Enhanced Visibility: ThreatNG provides comprehensive external visibility into an organization's digital footprint, including cloud assets, SaaS applications, and potential shadow IT. The "Cloud and SaaS Exposure" feature helps organizations gain control over their cloud and SaaS usage, reducing the risk of data leaks and security breaches.
Threat Intelligence Enrichment: ThreatNG's intelligence repositories, including dark web monitoring and ransomware tracking, provide valuable context for understanding the threat landscape and potential attacks targeting the organization.
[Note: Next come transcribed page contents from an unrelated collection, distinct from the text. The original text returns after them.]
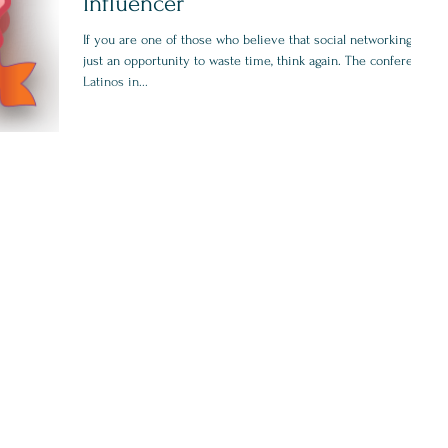
Influencer
If you are one of those who believe that social networking is
just an opportunity to waste time, think again. The conference
Latinos in...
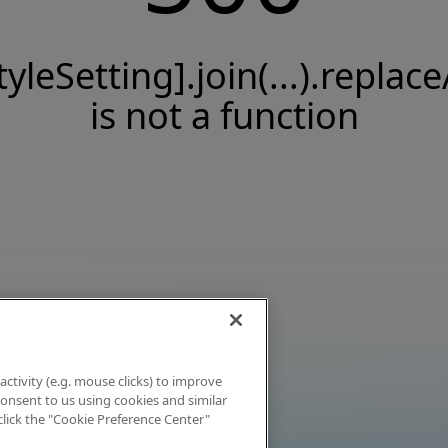
tyleSetting].join(...).replace
is not a function
activity (e.g. mouse clicks) to improve
 consent to us using cookies and similar
click the "Cookie Preference Center"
This information can be used to improve threat detection and response.
Examples of ThreatNG Working with Complementary Solutions
While the document doesn't detail specific integrations, here are some likely scenarios:
ThreatNG + SIEM: ThreatNG detects a potential phishing campaign targeting an organization (using "BEC & Phishing Susceptibility" assessment). It sends an alert with relevant details (e.g., malicious domains, suspicious email patterns) to the SIEM. The SIEM correlates this information with internal network logs to identify potentially affected users and trigger automated response actions.
ThreatNG + Vulnerability Scanner: A vulnerability scanner identifies a critical vulnerability in a web server. ThreatNG's "Cyber Risk Exposure" assessment reveals that this server is exposed to the Internet and has a high risk of exploitation. Based on ThreatNG's external exposure context, the vulnerability scanner prioritizes this vulnerability for immediate patching.
ThreatNG + Incident Response Platform: ThreatNG's "Dark Web Presence" monitoring detects compromised credentials for a company's employees being sold on a dark web forum. It sends an alert to the incident response platform, automatically initiating a password reset workflow for the affected accounts and investigating potential unauthorized access.
ThreatNG offers robust capabilities that align well with Continuous Threat Exposure Management principles. Its external discovery, assessment, reporting, continuous monitoring, and investigation modules provide valuable tools for organizations to proactively manage their external attack surface and reduce their exposure to cyber threats.